While the Transformer architecture has become the de-facto standard for natural language processing tasks, its applications to computer vision remain limited. In vision, attention is either applied in conjunction with convolutional networks, or used to replace certain components of convolutional networks while keeping their overall structure in place. We show that this reliance on CNNs is not necessary and a pure transformer applied directly to sequences of image patches can perform very well on image classification tasks. When pre-trained on large amounts of data and transferred to multiple mid-sized or small image recognition benchmarks (ImageNet, CIFAR-100, VTAB, etc.), Vision Transformer (ViT) attains excellent results compared to state-of-the-art convolutional networks while requiring substantially fewer computational resources to train.


§4.6 Self-Supervision

We also perform a preliminary exploration on masked patch prediction for self-supervision, mimicking the masked language modeling task used in BERT. With self-supervised pre-training, our smaller ViT-B/16 model achieves 79.9% accuracy on ImageNet, a significant improvement of 2% to training from scratch, but still 4% behind supervised pre-training.

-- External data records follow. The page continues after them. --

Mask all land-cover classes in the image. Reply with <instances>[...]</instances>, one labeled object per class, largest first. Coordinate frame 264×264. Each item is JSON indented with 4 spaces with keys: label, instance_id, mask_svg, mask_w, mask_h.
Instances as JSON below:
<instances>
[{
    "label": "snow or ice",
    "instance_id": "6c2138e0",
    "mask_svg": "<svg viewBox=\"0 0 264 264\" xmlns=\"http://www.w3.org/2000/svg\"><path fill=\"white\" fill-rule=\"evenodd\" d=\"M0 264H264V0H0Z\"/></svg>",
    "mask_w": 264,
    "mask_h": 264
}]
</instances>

We leave exploration of contrastive pre-training (Chen et al., 2020b; He et al., 2020; Bachman et al., 2019; Henaff et al., 2020) to future work.

Appendix §B.1.2: Self-Supervision

We employ the masked patch prediction objective for preliminary self-supervision experiments. To do so we corrupt 50% of patch embeddings by either replacing their embeddings with a learnable [mask] embedding (80%), a random other patch embedding (10%) or just keeping them as is (10%). This setup is very similar to the one used for language by Devlin et al. (2019). Finally, we predict the 3-bit, mean color (i.e., 512 colors in total) of every corrupted patch using their respective patch representations.

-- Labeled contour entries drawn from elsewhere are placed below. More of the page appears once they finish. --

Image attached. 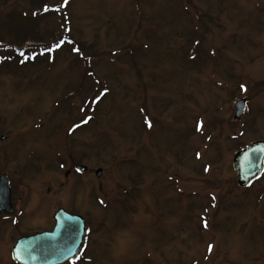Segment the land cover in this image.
<instances>
[{
    "label": "rangeland",
    "instance_id": "1",
    "mask_svg": "<svg viewBox=\"0 0 264 264\" xmlns=\"http://www.w3.org/2000/svg\"><path fill=\"white\" fill-rule=\"evenodd\" d=\"M30 26L15 47L66 41L0 53V264L60 208L88 224L75 264H264V175L232 165L264 140V0H0V35Z\"/></svg>",
    "mask_w": 264,
    "mask_h": 264
},
{
    "label": "water",
    "instance_id": "2",
    "mask_svg": "<svg viewBox=\"0 0 264 264\" xmlns=\"http://www.w3.org/2000/svg\"><path fill=\"white\" fill-rule=\"evenodd\" d=\"M248 98L235 103V119L244 116ZM238 186L245 188L257 180L264 171V141H257L235 153L233 158ZM80 173L88 171L86 166L76 168ZM102 170L96 172L100 177ZM11 183L7 175L0 178V214L13 213ZM56 225L52 232L38 233L21 238L13 249V258L20 264H62L75 259L83 245L87 225L82 216L59 210L54 216Z\"/></svg>",
    "mask_w": 264,
    "mask_h": 264
},
{
    "label": "trees",
    "instance_id": "3",
    "mask_svg": "<svg viewBox=\"0 0 264 264\" xmlns=\"http://www.w3.org/2000/svg\"><path fill=\"white\" fill-rule=\"evenodd\" d=\"M45 7H47V5H45ZM20 33H22V34L17 36L18 39L14 40L13 37H16L15 35H12L8 32L3 31V33L0 35V37H1L0 43H4L7 40H9L11 42V43H9L10 45L25 44L28 41L42 42L43 37H44V36L40 35V33L37 31V27H35V26H30L27 28L23 27L20 30ZM78 48H79V51L81 52V50H82L81 46H78ZM94 57L95 56H89V57H86V59L89 61H93Z\"/></svg>",
    "mask_w": 264,
    "mask_h": 264
},
{
    "label": "flooded vegetation",
    "instance_id": "4",
    "mask_svg": "<svg viewBox=\"0 0 264 264\" xmlns=\"http://www.w3.org/2000/svg\"><path fill=\"white\" fill-rule=\"evenodd\" d=\"M61 209V208H60ZM59 210V209H58ZM71 213H73V212H71ZM76 213V212H75ZM15 214V211H14V213L12 214V215H8L7 213H2V214H0V216L1 215H7V216H13ZM78 214V213H77ZM15 223L17 224V221H15ZM44 231H50V230H44ZM86 239H87V236H86ZM18 240V239H17ZM85 243H86V240H85ZM85 243H84V245H83V248H82V251H81V254H83V252H84V250H86V246H85ZM13 248V247H12ZM80 254V255H81ZM11 255V254H10ZM81 257V256H80ZM79 259V258H78ZM78 259L77 260H75V261H73V262H66V263H64V264H75L77 261H78ZM94 257L92 256V257H90V256H86V258H84V261H85V264H89V263H93L94 262ZM11 260H12V262H13V264H17L13 259H12V256H11Z\"/></svg>",
    "mask_w": 264,
    "mask_h": 264
}]
</instances>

We trained our self-supervised model for 1M steps (ca. 14 epochs) with batch size 4096 on JFT. We use Adam, with a base learning rate of 2 · 10−4 , warmup of 10k steps and cosine learning rate decay. As prediction targets for pretraining we tried the following settings:

  1. predicting only the mean, 3bit color (i.e., 1 prediction of 512 colors),
  2. predicting a 4 × 4 downsized version of the 16 × 16 patch with 3bit colors in parallel (i.e., 16 predictions of 512 colors),
  3. regression on the full patch using L2 (i.e., 256 regressions on the 3 RGB channels). Surprisingly, we found that all worked quite well, though L2 was slightly worse.

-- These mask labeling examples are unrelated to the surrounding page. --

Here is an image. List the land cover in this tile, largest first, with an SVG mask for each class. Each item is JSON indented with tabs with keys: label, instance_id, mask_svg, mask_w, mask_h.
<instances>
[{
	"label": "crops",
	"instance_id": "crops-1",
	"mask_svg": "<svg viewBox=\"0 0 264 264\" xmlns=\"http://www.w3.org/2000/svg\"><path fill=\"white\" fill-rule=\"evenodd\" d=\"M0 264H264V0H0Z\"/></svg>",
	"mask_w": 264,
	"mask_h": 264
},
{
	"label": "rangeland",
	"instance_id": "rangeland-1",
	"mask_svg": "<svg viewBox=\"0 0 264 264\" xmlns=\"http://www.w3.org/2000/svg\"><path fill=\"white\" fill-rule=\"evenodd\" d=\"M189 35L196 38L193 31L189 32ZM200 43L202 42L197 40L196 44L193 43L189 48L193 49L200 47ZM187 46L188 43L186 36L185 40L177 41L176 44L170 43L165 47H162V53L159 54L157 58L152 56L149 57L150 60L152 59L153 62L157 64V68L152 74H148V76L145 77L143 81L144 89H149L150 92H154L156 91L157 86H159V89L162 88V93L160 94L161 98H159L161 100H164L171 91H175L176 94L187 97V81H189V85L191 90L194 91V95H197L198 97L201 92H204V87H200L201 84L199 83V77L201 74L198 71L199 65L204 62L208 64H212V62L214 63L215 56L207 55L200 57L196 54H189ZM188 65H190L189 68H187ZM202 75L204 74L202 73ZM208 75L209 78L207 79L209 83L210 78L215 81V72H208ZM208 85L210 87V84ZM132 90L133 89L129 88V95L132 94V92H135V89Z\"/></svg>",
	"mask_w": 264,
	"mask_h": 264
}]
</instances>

We report final results only for option 1) because it has shown best few-shot performance.

We also experimented with 15% corruption rate as used by Devlin et al. (2019) but results were also slightly worse on our few-shot metrics.

Lastly, we would like to remark that our instantiation of masked patch prediction doesn’t require such an enormous amount of pretraining nor a large dataset such as JFT in order to lead to similar performance gains on ImageNet classification. That is, we observed diminishing returns on downstream performance after 100k pretraining steps, and see similar gains when pretraining on ImageNet.